By putting together a variety of ranchers and giving them access to a larger market and strong supply chain, Link is hoping to change the system and make it more profitable, and easier for the rancher. As more people buy cattle on from Agridime rancher's farms, those ranchers can hire more workers.
"We're trying to develop a rural economy," Morgan said. "There are a lot of moving pieces."
Last year, Morgan hired Doug Wolf. Wolf grew up on a dairy farm and continued to raise dairy cattle until he sold the farm.
"It wasn't a feasible financial thing," he said. "But I didn't have to leave the animals; I just carried my experience down the road."

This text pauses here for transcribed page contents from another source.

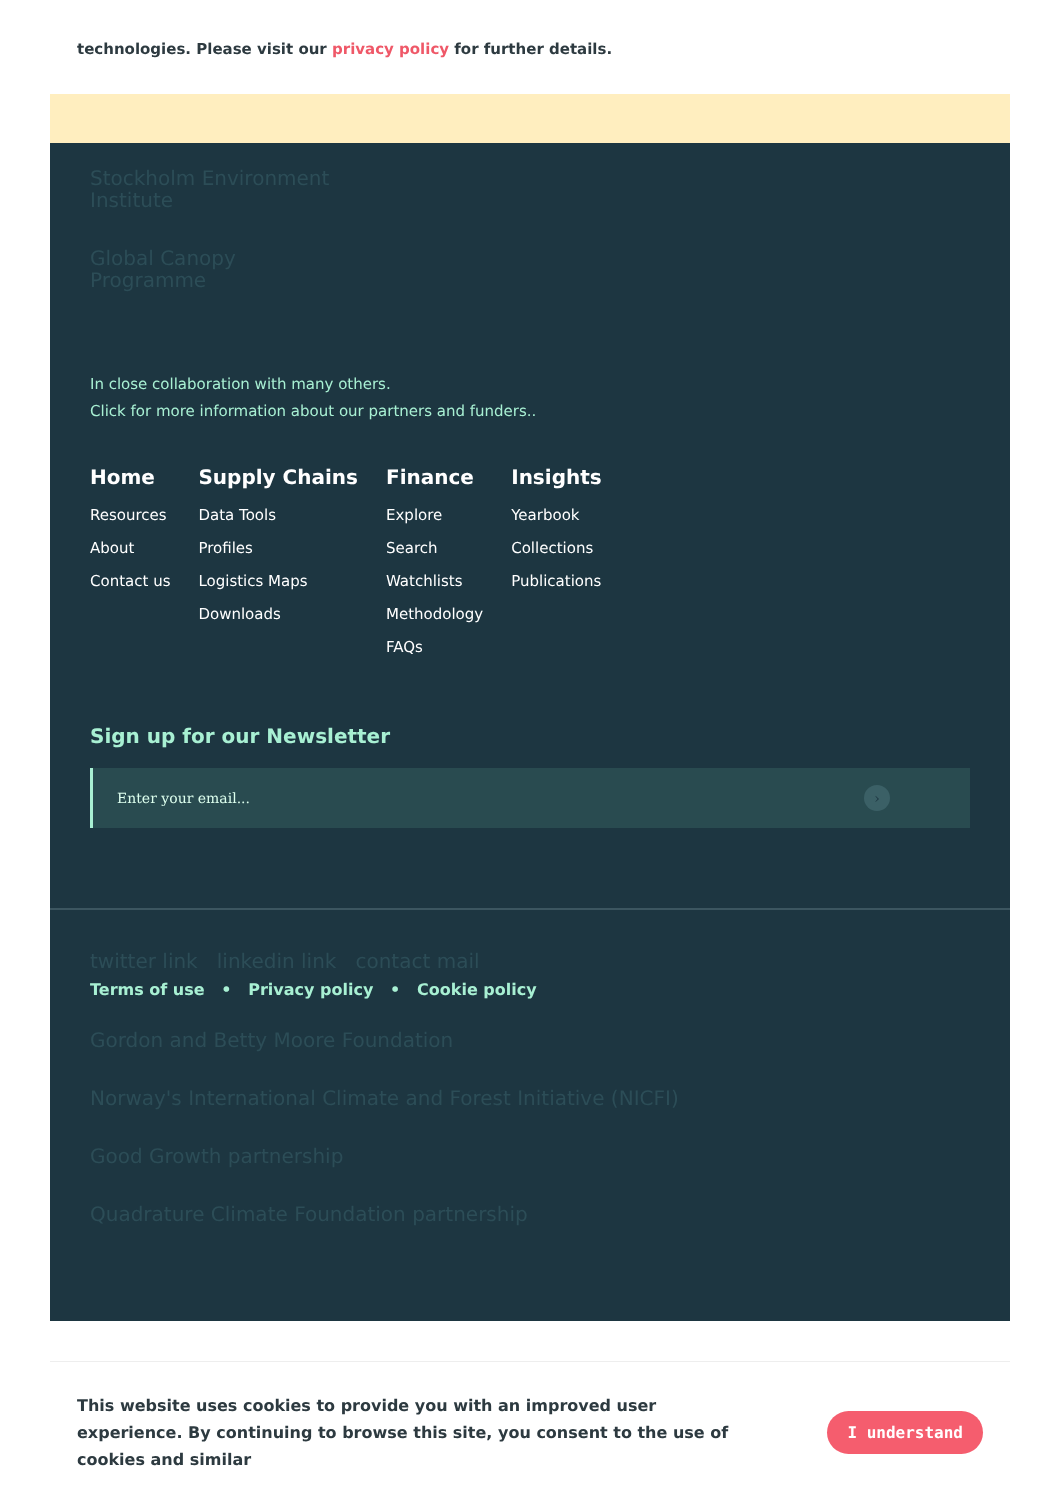technologies. Please visit our privacy policy for further details.
Stockholm Environment
Institute
Global Canopy
Programme
In close collaboration with many others.
Click for more information about our partners and funders..
Home
Resources
About
Contact us
Supply Chains
Data Tools
Profiles
Logistics Maps
Downloads
Finance
Explore
Search
Watchlists
Methodology
FAQs
Insights
Yearbook
Collections
Publications
Sign up for our Newsletter
Enter your email... ›
twitter link linkedin link contact mail
Terms of use • Privacy policy • Cookie policy
Gordon and Betty Moore Foundation
Norway's International Climate and Forest Initiative (NICFI)
Good Growth partnership
Quadrature Climate Foundation partnership
This website uses cookies to provide you with an improved user experience. By continuing to browse this site, you consent to the use of cookies and similar
I understand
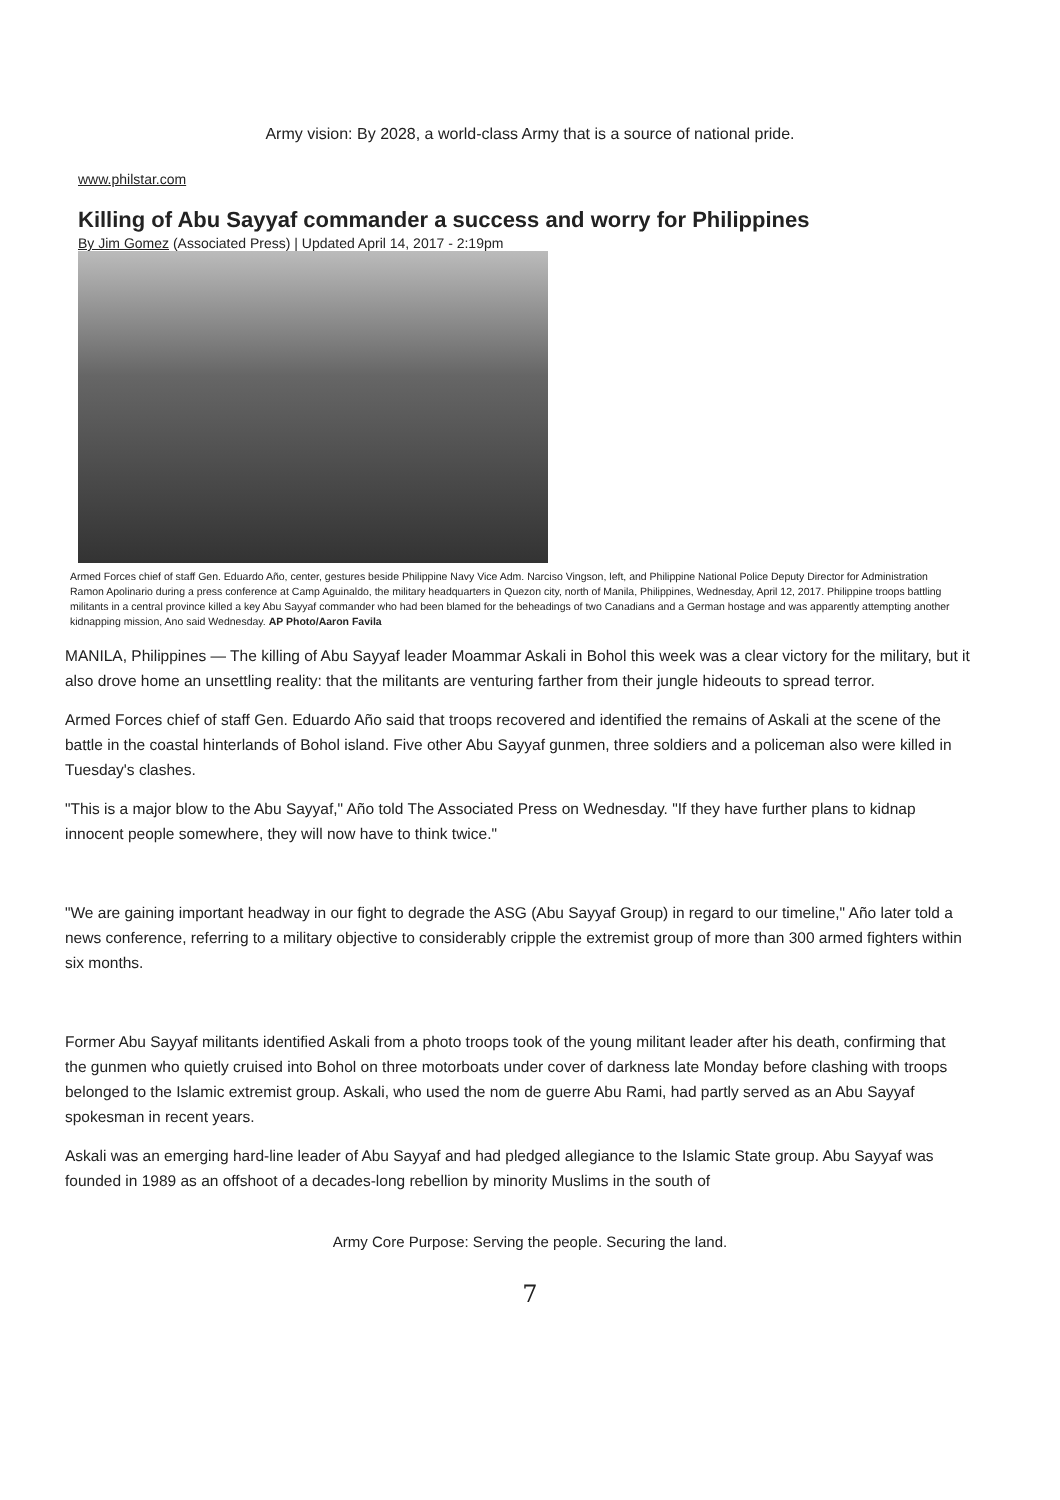Army vision: By 2028, a world-class Army that is a source of national pride.
www.philstar.com
Killing of Abu Sayyaf commander a success and worry for Philippines
By Jim Gomez (Associated Press) | Updated April 14, 2017 - 2:19pm
Armed Forces chief of staff Gen. Eduardo Año, center, gestures beside Philippine Navy Vice Adm. Narciso Vingson, left, and Philippine National Police Deputy Director for Administration Ramon Apolinario during a press conference at Camp Aguinaldo, the military headquarters in Quezon city, north of Manila, Philippines, Wednesday, April 12, 2017. Philippine troops battling militants in a central province killed a key Abu Sayyaf commander who had been blamed for the beheadings of two Canadians and a German hostage and was apparently attempting another kidnapping mission, Ano said Wednesday. AP Photo/Aaron Favila
MANILA, Philippines — The killing of Abu Sayyaf leader Moammar Askali in Bohol this week was a clear victory for the military, but it also drove home an unsettling reality: that the militants are venturing farther from their jungle hideouts to spread terror.
Armed Forces chief of staff Gen. Eduardo Año said that troops recovered and identified the remains of Askali at the scene of the battle in the coastal hinterlands of Bohol island. Five other Abu Sayyaf gunmen, three soldiers and a policeman also were killed in Tuesday's clashes.
"This is a major blow to the Abu Sayyaf," Año told The Associated Press on Wednesday. "If they have further plans to kidnap innocent people somewhere, they will now have to think twice."
"We are gaining important headway in our fight to degrade the ASG (Abu Sayyaf Group) in regard to our timeline," Año later told a news conference, referring to a military objective to considerably cripple the extremist group of more than 300 armed fighters within six months.
Former Abu Sayyaf militants identified Askali from a photo troops took of the young militant leader after his death, confirming that the gunmen who quietly cruised into Bohol on three motorboats under cover of darkness late Monday before clashing with troops belonged to the Islamic extremist group. Askali, who used the nom de guerre Abu Rami, had partly served as an Abu Sayyaf spokesman in recent years.
Askali was an emerging hard-line leader of Abu Sayyaf and had pledged allegiance to the Islamic State group. Abu Sayyaf was founded in 1989 as an offshoot of a decades-long rebellion by minority Muslims in the south of
Army Core Purpose: Serving the people. Securing the land.
7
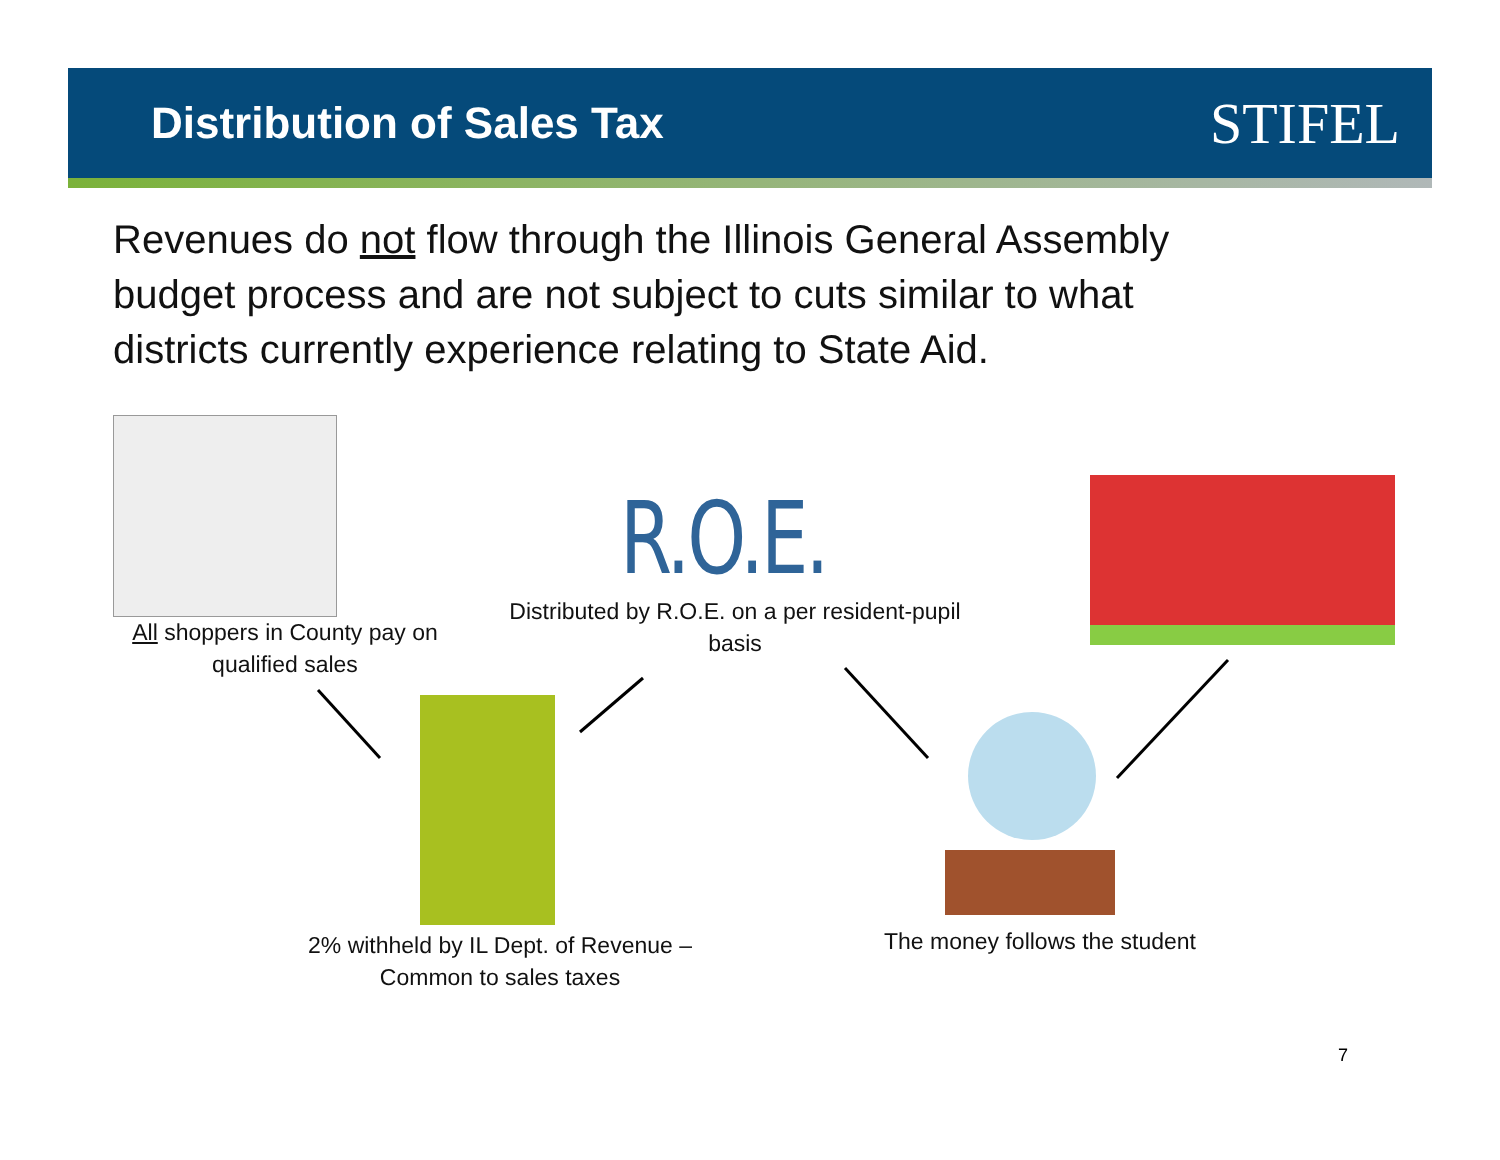Distribution of Sales Tax
STIFEL
Revenues do not flow through the Illinois General Assembly budget process and are not subject to cuts similar to what districts currently experience relating to State Aid.
All shoppers in County pay on qualified sales
R.O.E.
Distributed by R.O.E. on a per resident-pupil basis
2% withheld by IL Dept. of Revenue – Common to sales taxes
The money follows the student
7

Like Wolf, others want to stay in rural areas where jobs can be scarce. Link is hoping his business model can work as a springboard to reinvigorating rural Kansas.
Replenishing the farmland
"Healthier cattle are our biggest reason for ramping up grass-fed," Link said. "In the wet months, we found that our cattle were much more efficient on pasture than in the feed yard. Cattle are happier on the hills."
Part of Jason and Josh Link's vision is to introduce more regenerative practices. To do this, they want to add hogs, chickens, sheep and goats to the mixture.
"Multispecies farms add more to the sustainability of the land," he said. "They're putting all the byproducts back in the soil."